Ford Code-Names Their New Ethanol Boost System
The current EcoBoost system, which will be seen on the 2009 model year vehicles, is said to provide up to 20% better efficiency by using a direct injected engine with a properly engineered turbo system. The result is a smaller engine that can provide the same amount of power as a larger engine. Seeing the success of this, Ford wanted to go a step farther, and the "Bobcat" was born.
"Bobcat" will be based on the current EcoBoost system, but by using direct Ethanol Injection, Ford thinks they can squeeze another 5% or 10% increase in fuel economy out of the engine. The idea was developed by Ethanol Boosting Systems (EBS) LLC of Cambridge, Massachusetts, which is where the initial estimates came from.
The design calls for a small turbocharged engine that has a separate set of fuel injectors, one for the fuel and one for the ethanol, going into each cylinder. The first set of injectors will pump fuel into the combustion chamber where it will mix with compressed air. The second injector will add in a small amount of ethanol that will regulate the temperature inside the chamber.

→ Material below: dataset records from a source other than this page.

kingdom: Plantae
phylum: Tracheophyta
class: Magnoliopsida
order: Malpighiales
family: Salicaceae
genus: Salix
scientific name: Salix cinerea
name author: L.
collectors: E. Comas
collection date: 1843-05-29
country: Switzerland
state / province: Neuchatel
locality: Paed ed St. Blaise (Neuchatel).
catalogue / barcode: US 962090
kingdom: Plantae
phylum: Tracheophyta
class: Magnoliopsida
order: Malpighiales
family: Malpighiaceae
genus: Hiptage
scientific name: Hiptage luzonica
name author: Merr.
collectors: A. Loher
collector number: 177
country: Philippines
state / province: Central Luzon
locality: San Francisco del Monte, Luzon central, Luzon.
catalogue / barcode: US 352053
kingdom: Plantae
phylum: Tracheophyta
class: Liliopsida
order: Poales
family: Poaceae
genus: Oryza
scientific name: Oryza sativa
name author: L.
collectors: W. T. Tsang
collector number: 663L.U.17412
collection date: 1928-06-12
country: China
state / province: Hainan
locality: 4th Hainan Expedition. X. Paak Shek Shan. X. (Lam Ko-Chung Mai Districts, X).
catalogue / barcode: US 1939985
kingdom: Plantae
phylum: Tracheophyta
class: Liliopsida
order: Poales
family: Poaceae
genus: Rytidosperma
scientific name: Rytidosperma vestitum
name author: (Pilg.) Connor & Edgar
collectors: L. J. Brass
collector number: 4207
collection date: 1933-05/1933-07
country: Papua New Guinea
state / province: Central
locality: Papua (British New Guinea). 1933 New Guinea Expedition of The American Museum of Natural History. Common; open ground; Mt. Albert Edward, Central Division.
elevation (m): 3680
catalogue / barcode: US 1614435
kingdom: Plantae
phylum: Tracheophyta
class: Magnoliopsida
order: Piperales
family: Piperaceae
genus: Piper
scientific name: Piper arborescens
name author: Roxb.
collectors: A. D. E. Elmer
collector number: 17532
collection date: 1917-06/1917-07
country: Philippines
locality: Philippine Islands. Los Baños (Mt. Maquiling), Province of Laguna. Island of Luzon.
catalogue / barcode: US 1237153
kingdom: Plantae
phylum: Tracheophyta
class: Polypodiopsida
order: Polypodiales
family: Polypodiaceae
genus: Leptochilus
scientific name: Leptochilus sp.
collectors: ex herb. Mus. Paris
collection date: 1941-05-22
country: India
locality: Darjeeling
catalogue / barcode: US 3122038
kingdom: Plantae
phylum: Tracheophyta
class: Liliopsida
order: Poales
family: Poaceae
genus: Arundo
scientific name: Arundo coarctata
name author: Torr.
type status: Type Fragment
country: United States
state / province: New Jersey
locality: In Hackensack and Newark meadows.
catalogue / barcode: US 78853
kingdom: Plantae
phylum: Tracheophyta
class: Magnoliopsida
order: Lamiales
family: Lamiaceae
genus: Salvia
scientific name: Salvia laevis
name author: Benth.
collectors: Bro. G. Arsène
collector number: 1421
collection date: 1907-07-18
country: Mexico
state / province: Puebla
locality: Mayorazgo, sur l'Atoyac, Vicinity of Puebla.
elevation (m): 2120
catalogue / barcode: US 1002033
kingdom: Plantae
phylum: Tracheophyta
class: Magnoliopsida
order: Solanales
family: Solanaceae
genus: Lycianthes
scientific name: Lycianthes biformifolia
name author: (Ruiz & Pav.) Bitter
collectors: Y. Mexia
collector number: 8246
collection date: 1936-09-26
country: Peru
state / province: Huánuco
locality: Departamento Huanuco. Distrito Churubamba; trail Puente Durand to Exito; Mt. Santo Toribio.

The need to control the temperature comes as a result of increased turbo pressure. As pressure increases, so does temperature. When a certain point is reached, premature detonation can occur, which can be heard as engine knock. Ethanol will keep the temperature below this threshold.
This will mean that any vehicle equipped with the system will need two fuel tanks, but EBS has said that such a small amount of ethanol is needed for combustion that the tank will only need to be filled every few months.
The main benefit of using direct ethanol injection is the ability to increase the amount of pressure applied by the turbocharger. The EcoBoost system has already decreased the displacement needed to adequately power larger cars and SUV's. By adding in the direct ethanol injection, they can be made even smaller without compromising power.
For example, a 5.0 liter V8 with the EcoBoost and Ethanol Injection system equipped could be made to produce in excess of 500 horsepower and 700 pound-feet of torque. This kind of power would also come without the massive drop in fuel economy normally associated with comparable power figures.
The "Bobcat" engine has been estimated to cost somewhere in the $1,100 range, if you are planning on buying a new vehicle. If you want to have ethanol-boost technology added to an EcoBoost engine, it will set you back $400. Ford is hoping that the "Bobcat" engine will become a viable alternative to larger diesel engines in their full-sized and heavy-duty trucks. Even though they will both offer about the same fuel economy, replacement parts will cost much less.
The first prototype "Bobcat" engines should be ready for testing before the end of the year. There are, however, no official plans for production.